[EXCERPT PROVIDED — start]

Design, Fabrication and Analysis of Bipedal

Walking Robot

Vaidyanathan.V.T

1

and Sivaramakrishnan.R

2

1, 2

Mechatronics,

Department of Production Technology,

Madras Institute of Technology, Anna University,

INDIA

1

raj.vaidhya@gmail.com &

2

srk@mitindia.edu

Abstract— This paper describes the design, fabrication

and analysis of Bipedal walking robot. The main objective of
the project is to study about the theories and the practical
challenges involved in making it. The Bipedal walking robot
is designed with minimal number of actuators (RC
Servomotor) and it is controlled by low cost 8051 micro
controller. The robot uses simple U-shaped servomotor
brackets for joint formation. It walks like a human by
balancing the Centre of Mass.

Key words— Centre of Mass (C.O.M), Degrees of

Freedom (D.O.F), RC servomotor

I. INTRODUCTION

With advances in science and technology, the interest to study
the human walking has developed the demand for building the
Bipedal robots. The development of Bipedal walking robot
involves research in heterogeneous areas. This Paper describes
the first attempt in building the Bipedal walking robot.

MIT BIPED:

Design of Bipedal robot involves equal amount of

mechanical and electronics considerations. There are many
factors which are to be considered are cost, actuator, size,
weight and controlling of actuators. All these factors have
been considered and designed. The robot has six degrees of
freedom, with three degrees of freedom per leg. Each leg has
Hip, Knee and Ankle. The hip and knee Joints are actuated in
vertical plane (Pitch) and the ankle joints are actuated in
horizontal plane (Roll).

Figure 1 shows the Bipedal Robot model. The Biped is

capable of demonstrating walking without any torso
arrangement (or) weight shifting mechanism.

II. M

ECHANICAL

D

ESIGN

O

F

B

IPEDAL ROBOT

The Mechanical design forms the basis for developing this

type of walking robots. The mechanical design is divided into
four phases:

A: Determining the Mechanical constraints.
B: Conceptual Design

C: Building the Prototype model
D: Specification and Fabrication of the model.

Figure 1 Bipedal Robot

A Determining the Mechanical Constraints

There are various design considerations when designing a

Bipedal robot. Among them, the major factors that have to be
considered are Robot’s size selection, Degrees of freedom
(D.O.F) selection, Link Design, Stability and Foot Pad design.

1) Robot Size Selection:

Robot size plays a major role. Based on this the Cost of

the Project, Materials required for fabrication and the no of
Actuators required can be determined. In this project
miniature size of the robot is preferred so a height of 300mm
is decided which includes mounting of the control circuits, but
the actual size of the robot is 230mm without controlling
circuits.

2) Degrees of Freedom (D.O.F):

Human leg has got Six Degrees of freedom (Hip – 3

D.O.F, Knee – 1 D.O.F, Ankle – 2 D.O.F), but implementing
all the Six D.O.F is difficult due to increase in cost of the
project and controlling of the actuators which become
complex, so in this project reduced degrees of freedom is
aimed so 3 D.O.F per leg has been finalized.

3) Link Design:

In this project U-shaped bracket like

arrangement is used for joints formation. The bracket consists
of two parts namely Servomotor bracket A and B (figure2).

[EXCERPT PROVIDED — finish]

__WHAT TO WORK ON__
1. For the bipedal robot paper, decide whether each statement agrees with the text, answering yes or no and quoting the words that decide it: (a) The robot has six degrees of freedom in total. (b) The ankle joints are actuated in the vertical plane. (c) Without its control circuits, the robot stands 300mm tall.
2. Please render this sentence from the bipedal robot paper in Spanish: "The robot uses simple U-shaped servomotor brackets for joint formation."
3. Pick up the bipedal robot paper after its final sentence and write the next few sentences.

[RECORD EXTRACTS — start]

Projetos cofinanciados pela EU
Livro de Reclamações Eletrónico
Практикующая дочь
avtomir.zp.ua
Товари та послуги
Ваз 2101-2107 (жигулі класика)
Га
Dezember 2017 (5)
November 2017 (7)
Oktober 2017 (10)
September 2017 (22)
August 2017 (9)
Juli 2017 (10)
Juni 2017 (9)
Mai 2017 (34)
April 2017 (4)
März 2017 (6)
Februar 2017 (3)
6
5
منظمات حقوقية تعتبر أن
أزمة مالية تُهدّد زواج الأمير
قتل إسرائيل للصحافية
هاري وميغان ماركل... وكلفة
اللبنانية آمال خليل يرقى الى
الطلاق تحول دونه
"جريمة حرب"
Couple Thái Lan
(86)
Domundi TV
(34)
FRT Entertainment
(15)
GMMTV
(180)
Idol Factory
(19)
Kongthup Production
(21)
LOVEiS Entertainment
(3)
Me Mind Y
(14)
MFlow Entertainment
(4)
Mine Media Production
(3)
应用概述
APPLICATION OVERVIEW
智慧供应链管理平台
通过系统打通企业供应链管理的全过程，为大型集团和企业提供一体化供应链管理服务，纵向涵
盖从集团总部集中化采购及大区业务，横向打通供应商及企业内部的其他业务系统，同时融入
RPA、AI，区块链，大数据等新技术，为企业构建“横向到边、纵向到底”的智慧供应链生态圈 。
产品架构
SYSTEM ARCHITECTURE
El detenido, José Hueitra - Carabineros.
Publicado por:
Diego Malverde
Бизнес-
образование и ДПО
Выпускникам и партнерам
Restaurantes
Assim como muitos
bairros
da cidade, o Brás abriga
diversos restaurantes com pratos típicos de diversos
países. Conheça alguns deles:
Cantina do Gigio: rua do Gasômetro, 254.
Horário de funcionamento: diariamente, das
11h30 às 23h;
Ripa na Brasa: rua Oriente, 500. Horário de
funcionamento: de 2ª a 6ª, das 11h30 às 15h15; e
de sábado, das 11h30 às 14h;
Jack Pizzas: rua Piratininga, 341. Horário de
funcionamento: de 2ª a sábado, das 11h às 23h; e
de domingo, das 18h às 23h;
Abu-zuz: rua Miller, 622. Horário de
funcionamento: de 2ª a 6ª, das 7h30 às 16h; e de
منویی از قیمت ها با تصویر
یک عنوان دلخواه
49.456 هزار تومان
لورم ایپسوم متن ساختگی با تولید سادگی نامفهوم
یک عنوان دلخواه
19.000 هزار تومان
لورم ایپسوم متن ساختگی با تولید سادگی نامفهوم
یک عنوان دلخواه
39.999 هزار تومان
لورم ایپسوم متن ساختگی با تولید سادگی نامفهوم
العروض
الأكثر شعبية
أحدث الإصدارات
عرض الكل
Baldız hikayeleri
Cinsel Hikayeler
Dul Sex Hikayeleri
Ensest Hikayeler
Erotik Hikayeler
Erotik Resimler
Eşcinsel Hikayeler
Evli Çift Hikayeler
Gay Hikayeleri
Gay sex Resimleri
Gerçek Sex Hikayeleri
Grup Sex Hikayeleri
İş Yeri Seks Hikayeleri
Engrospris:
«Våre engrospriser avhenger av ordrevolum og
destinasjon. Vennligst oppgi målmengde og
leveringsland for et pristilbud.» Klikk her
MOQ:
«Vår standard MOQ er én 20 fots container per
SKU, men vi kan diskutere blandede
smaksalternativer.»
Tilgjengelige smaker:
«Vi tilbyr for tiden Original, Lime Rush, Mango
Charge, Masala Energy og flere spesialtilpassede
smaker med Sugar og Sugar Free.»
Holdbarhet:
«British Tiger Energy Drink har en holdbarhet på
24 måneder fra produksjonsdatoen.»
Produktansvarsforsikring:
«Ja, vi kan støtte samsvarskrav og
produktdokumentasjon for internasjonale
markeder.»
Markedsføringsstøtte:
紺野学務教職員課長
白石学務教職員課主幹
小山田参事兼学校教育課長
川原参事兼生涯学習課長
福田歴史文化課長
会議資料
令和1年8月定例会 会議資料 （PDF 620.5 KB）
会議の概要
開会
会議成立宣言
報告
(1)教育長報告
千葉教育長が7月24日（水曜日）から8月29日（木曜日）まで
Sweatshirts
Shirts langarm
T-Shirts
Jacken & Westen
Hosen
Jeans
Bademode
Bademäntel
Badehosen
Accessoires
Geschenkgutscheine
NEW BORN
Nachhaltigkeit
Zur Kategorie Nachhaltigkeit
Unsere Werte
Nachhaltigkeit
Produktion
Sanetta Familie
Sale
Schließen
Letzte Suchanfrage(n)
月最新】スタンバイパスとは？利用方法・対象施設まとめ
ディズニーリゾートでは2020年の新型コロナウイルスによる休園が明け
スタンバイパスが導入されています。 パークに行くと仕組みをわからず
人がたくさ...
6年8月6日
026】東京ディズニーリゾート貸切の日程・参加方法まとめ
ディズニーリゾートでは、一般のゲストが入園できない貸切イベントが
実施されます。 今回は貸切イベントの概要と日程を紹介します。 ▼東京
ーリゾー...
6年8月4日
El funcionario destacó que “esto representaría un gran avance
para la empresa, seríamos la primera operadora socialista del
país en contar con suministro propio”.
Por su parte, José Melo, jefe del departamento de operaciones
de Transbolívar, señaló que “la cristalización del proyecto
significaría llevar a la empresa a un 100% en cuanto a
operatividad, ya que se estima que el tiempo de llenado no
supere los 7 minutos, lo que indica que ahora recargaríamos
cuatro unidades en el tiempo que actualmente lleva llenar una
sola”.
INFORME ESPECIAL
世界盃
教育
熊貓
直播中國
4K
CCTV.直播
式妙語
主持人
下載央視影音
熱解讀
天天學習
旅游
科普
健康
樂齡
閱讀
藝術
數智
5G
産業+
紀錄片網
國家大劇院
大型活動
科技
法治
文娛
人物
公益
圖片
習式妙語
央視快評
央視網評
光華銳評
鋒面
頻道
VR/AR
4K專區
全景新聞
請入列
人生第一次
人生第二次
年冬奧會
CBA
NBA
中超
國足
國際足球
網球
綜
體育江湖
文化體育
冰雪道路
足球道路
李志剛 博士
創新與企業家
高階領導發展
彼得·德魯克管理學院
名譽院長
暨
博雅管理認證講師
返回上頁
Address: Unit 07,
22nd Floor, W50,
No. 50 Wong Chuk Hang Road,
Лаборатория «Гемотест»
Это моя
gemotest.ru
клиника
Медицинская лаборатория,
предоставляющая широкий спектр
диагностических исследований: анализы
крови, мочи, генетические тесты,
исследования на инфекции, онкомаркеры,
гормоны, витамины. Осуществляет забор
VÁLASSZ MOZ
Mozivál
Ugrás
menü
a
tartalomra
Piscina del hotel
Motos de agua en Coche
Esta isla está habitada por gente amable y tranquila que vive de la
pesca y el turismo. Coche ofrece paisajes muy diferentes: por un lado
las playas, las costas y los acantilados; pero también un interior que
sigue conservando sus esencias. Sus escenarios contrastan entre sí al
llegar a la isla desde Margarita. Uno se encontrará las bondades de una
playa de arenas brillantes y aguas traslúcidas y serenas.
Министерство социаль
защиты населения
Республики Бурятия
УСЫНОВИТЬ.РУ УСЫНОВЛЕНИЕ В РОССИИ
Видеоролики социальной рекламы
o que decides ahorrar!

[RECORD EXTRACTS — finish]

__RESPONSES FOR EACH TASK__
1.
(a) Yes: "The robot has six degrees of freedom, with three degrees of freedom per leg."
(b) No: "the ankle joints are actuated in horizontal plane (Roll)."
(c) No: "the actual size of the robot is 230mm without controlling circuits."

2. El robot utiliza soportes de servomotor sencillos en forma de U para formar las articulaciones.

3.
A

B

Figure 2 Brackets A and B

Servomotor will be fixed in the bracket A and the bracket

B is used to transmit the output of the servomotor. Bracket B
and servomotor are coupled using servomotor horn. By using
the brackets there is a greater flexibility and individual joint
can be actuated without disturbing the other joints. The
Servomotor brackets are designed in accordance with the
motor size. Dimensions of Bracket A - 65x33x32mm, Bracket
B – 65x58x32mm

4) Stability:

With Biped mechanism, only two points will be in

contact with the ground surface. In order to achieve effective
balance, actuator will be made to rotate in sequence and the
robot structure will try to balance. If the balancing is not
proper, in order to maintain the Centre of Mass, dead weight
would be placed in inverted pendulum configuration with 1
D.O.F. This dead weight will be shifted from one side to the
other according to the balance requirement. But in this project
no such configuration is used.

5) Foot Pad Design:

The stability of the robot is determined by the foot pad.

Generally there is a concept that over sized and heavy foot
pad will have more stability due to more contact area. But
there is a disadvantage in using the oversized and heavy foot
pad, because the torque requirement of the motor is more and
lifting the leg against the gravity becomes difficult. By
considering this disadvantage an optimal sized foot pad was
used. Dimensions of the foot pad are 85x70mm and is shown
in figure 3

Figure 3 Foot Pad

B. Conceptual Design

Initially the Bipedal robot was conceived with ten degrees

of freedom with four degrees of freedom per leg and two
Passive degrees of freedom (figure 4). Due to constraints

faced in controlling greater number degrees of freedom, the
Bipedal model is redesigned with eight Degrees of freedom
with three degrees of freedom per leg and two passive degrees
of freedom. In this design all the joints are actuated in Pitch
orientation. On further analysis of the model, drawback that
all the joints are actuated in Pitch orientation was brought into
light. Furthermore passive degrees of freedom were always
compensated.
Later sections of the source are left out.